WHAT THE EXERCISE ASKS:
List every line in the listing below that contains the word "NVIDIA", copying each such line in full.

DATA FOR ANALYSIS:
'''

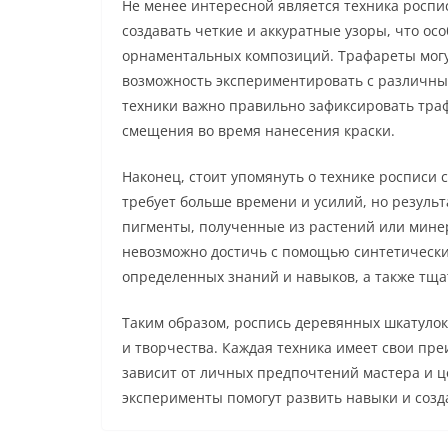
Не менее интересной является техника роспи
создавать четкие и аккуратные узоры, что ос
орнаментальных композиций. Трафареты могут
возможность экспериментировать с различны
техники важно правильно зафиксировать траф
смещения во время нанесения краски.
Наконец, стоит упомянуть о технике росписи 
требует больше времени и усилий, но резул
пигменты, полученные из растений или минер
невозможно достичь с помощью синтетических
определенных знаний и навыков, а также тща
Таким образом, роспись деревянных шкатуло
и творчества. Каждая техника имеет свои пр
зависит от личных предпочтений мастера и ц
эксперименты помогут развить навыки и созд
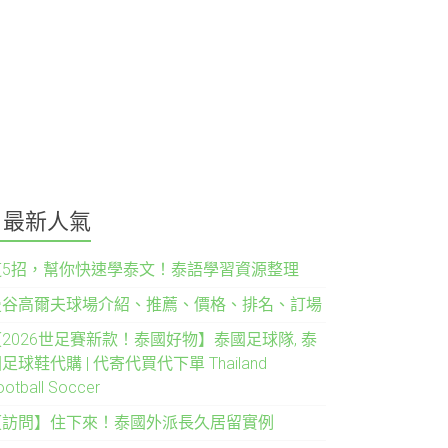
最新人氣
這5招，幫你快速學泰文！泰語學習資源整理
曼谷高爾夫球場介紹、推薦、價格、排名、訂場
2026世足賽新款！泰國好物】泰國足球隊, 泰
足球鞋代購 | 代寄代買代下單 Thailand
ootball Soccer
【訪問】住下來！泰國外派長久居留實例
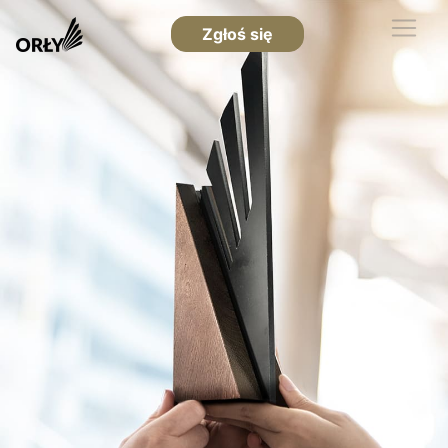
Zgłoś się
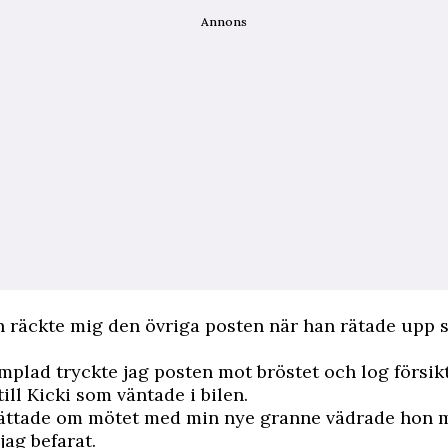
Annons
 räckte mig den övriga posten när han rätade upp 
mplad tryckte jag posten mot bröstet och log försik
till Kicki som väntade i bilen.
rättade om mötet med min nye granne vädrade hon 
jag befarat.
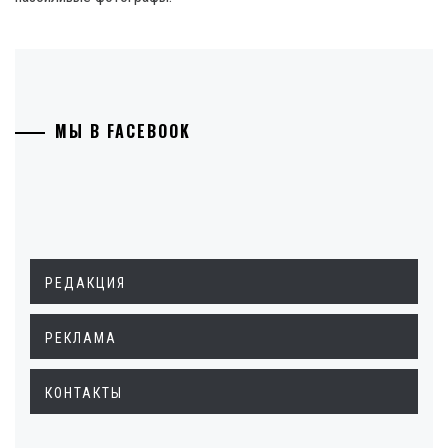
МЫ В FACEBOOK
РЕДАКЦИЯ
РЕКЛАМА
КОНТАКТЫ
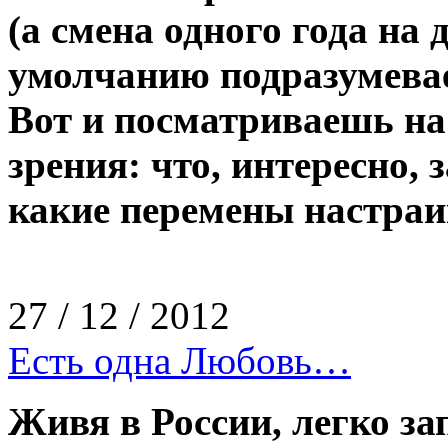
(а смена одного года на 
умолчанию подразумевае
Вот и посматриваешь на
зрения: что, интересно, 
какие перемены настра
27 / 12 / 2012
Есть одна Любовь…
Живя в России, легко за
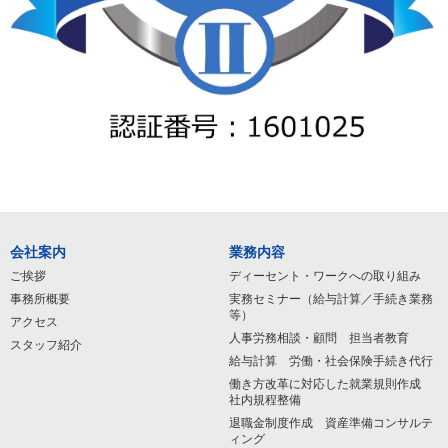
会社案内
業務内容
ご挨拶
ディーセント・ワークへの取り組み
事務所概要
実務セミナー（給与計算／手続き業務
等）
アクセス
人事労務相談・顧問 担当者教育
スタッフ紹介
給与計算 労働・社会保険手続き代行
働き方改革に対応した就業規則作成
社内規程整備
退職金制度作成 資産準備コンサルテ
ィング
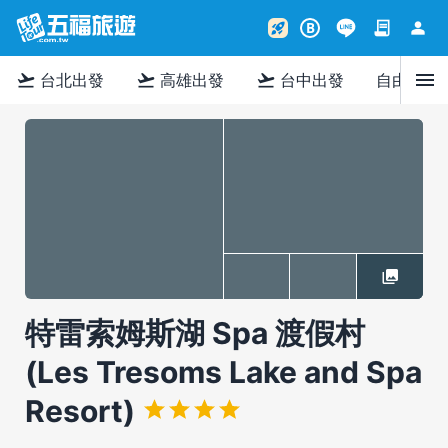
contract
person
rocket_launch
B
menu
flight_takeoff
flight_takeoff
flight_takeoff
台北出發
高雄出發
台中出發
自由行
特雷索姆斯湖 Spa 渡假村
(Les Tresoms Lake and Spa
Resort)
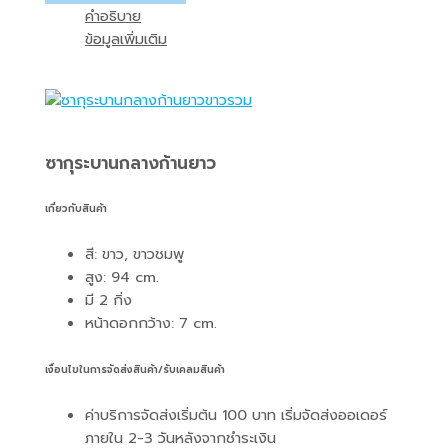
คำอธิบาย
ข้อมูลเพิ่มเติม
ซากุระบานกลางก้านยาว
เกี่ยวกับสินค้า
สี: ขาว, ขาวชมพู
สูง: 94 cm.
มี 2 กิ่ง
หน้าดอกกว้าง: 7 cm.
เงื่อนไขในการจัดส่งสินค้า/รับเคลมสินค้า
ค่าบริการจัดส่งเริ่มต้น 100 บาท เริ่มจัดส่งออเดอร์
ภายใน 2-3 วันหลังจากชำระเงิน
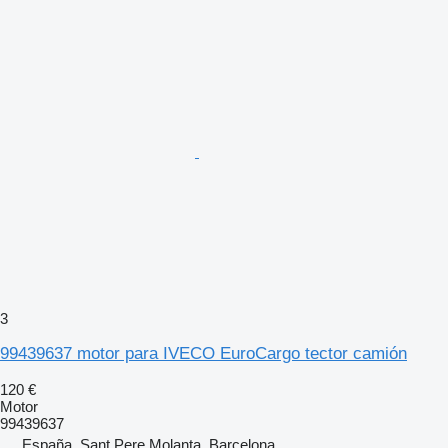
3
99439637 motor para IVECO EuroCargo tector camión
120 €
Motor
99439637
España, Sant Pere Molanta, Barcelona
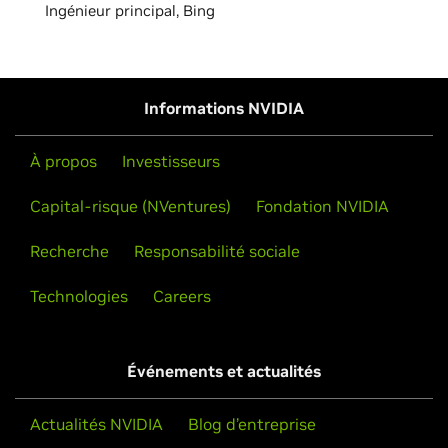
Ingénieur principal, Bing
Informations NVIDIA
À propos
Investisseurs
Capital-risque (NVentures)
Fondation NVIDIA
Recherche
Responsabilité sociale
Technologies
Careers
Événements et actualités
Actualités NVIDIA
Blog d’entreprise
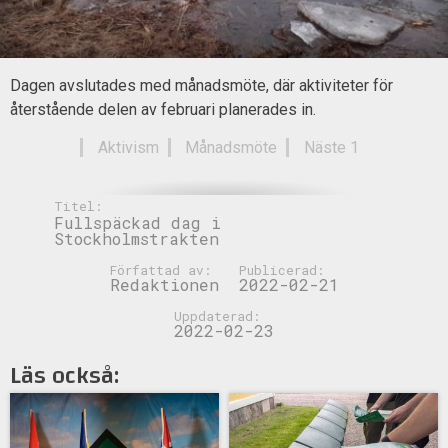
Dagen avslutades med månadsmöte, där aktiviteter för
återstående delen av februari planerades in.
Aktivism
Månadsmöte
Näste 1
Titel:
Fullspäckad dag i
Stockholmstrakten
Författad av:
Publicerad:
Redaktionen
2022-02-21
Uppdaterad:
2022-02-23
Läs också:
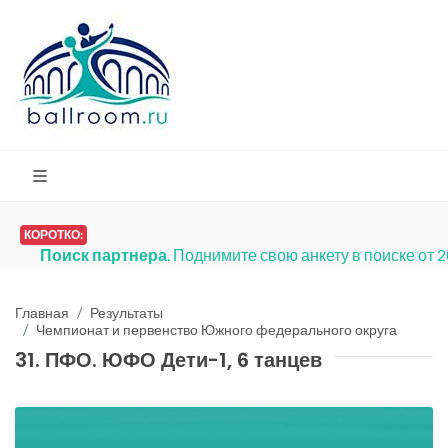
КОРОТКО:
Поиск партнера
. Поднимите свою анкету в поиске от 
Главная
Результаты
Чемпионат и первенство Южного федерального округа
31. ПФО. ЮФО Дети-1, 6 танцев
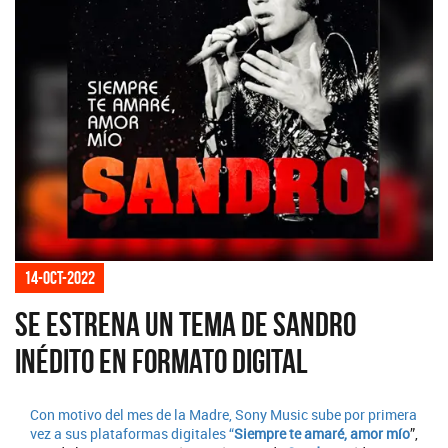
14-oct-2022
Se estrena un tema de Sandro
inédito en formato digital
Con motivo del mes de la Madre, Sony Music sube por primera
vez a sus plataformas digitales “
Siempre te amaré, amor mío
”,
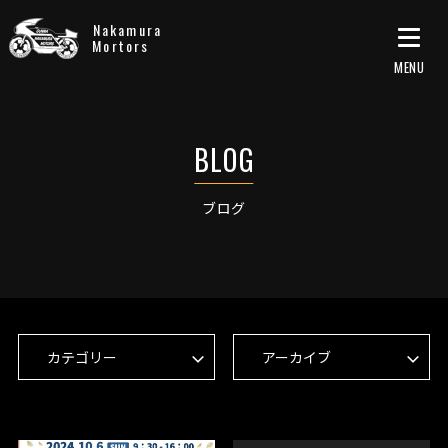
Nakamura
Mortors
ブログ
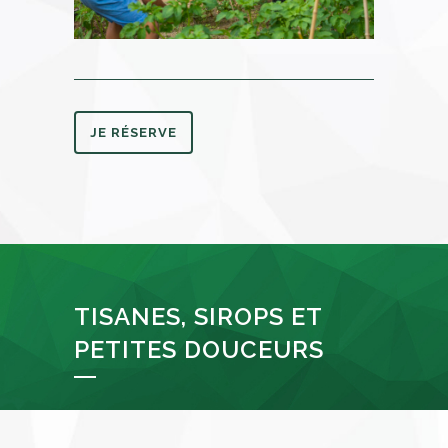
JE RÉSERVE
TISANES, SIROPS ET
PETITES DOUCEURS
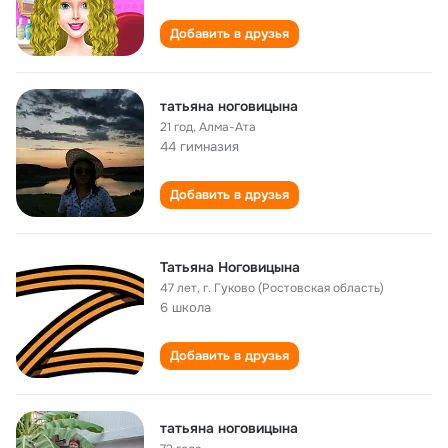
Добавить в друзья
татьяна ноговицына
21 год
,
Алма-Ата
44 гимназия
Добавить в друзья
Татьяна Ноговицына
47 лет
,
г. Гуково (Ростовская область)
6 школа
Добавить в друзья
татьяна ноговицына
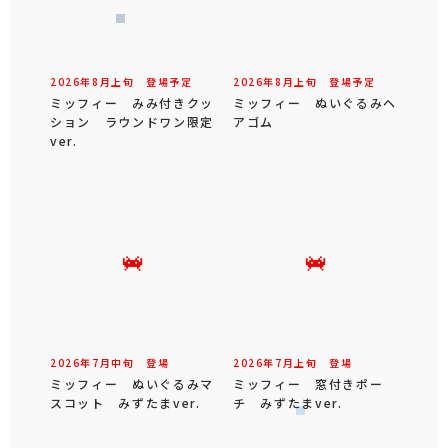
2026年
8
月
上旬
登場予定
2026年
8
月
上旬
登場予定
ミッフィー みみ付きクッ
ミッフィー ぬいぐるみヘ
ション ラウンドワン限定
アゴム
ver.
2026年
7
月
中旬
登場
2026年
7
月
上旬
登場
ミッフィー ぬいぐるみマ
ミッフィー 窓付きポー
スコット みずたまver.
チ みずたまver.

'''

ANSWER TO THIS EXERCISE:
Informations NVIDIA
Fondation NVIDIA
Actualités NVIDIA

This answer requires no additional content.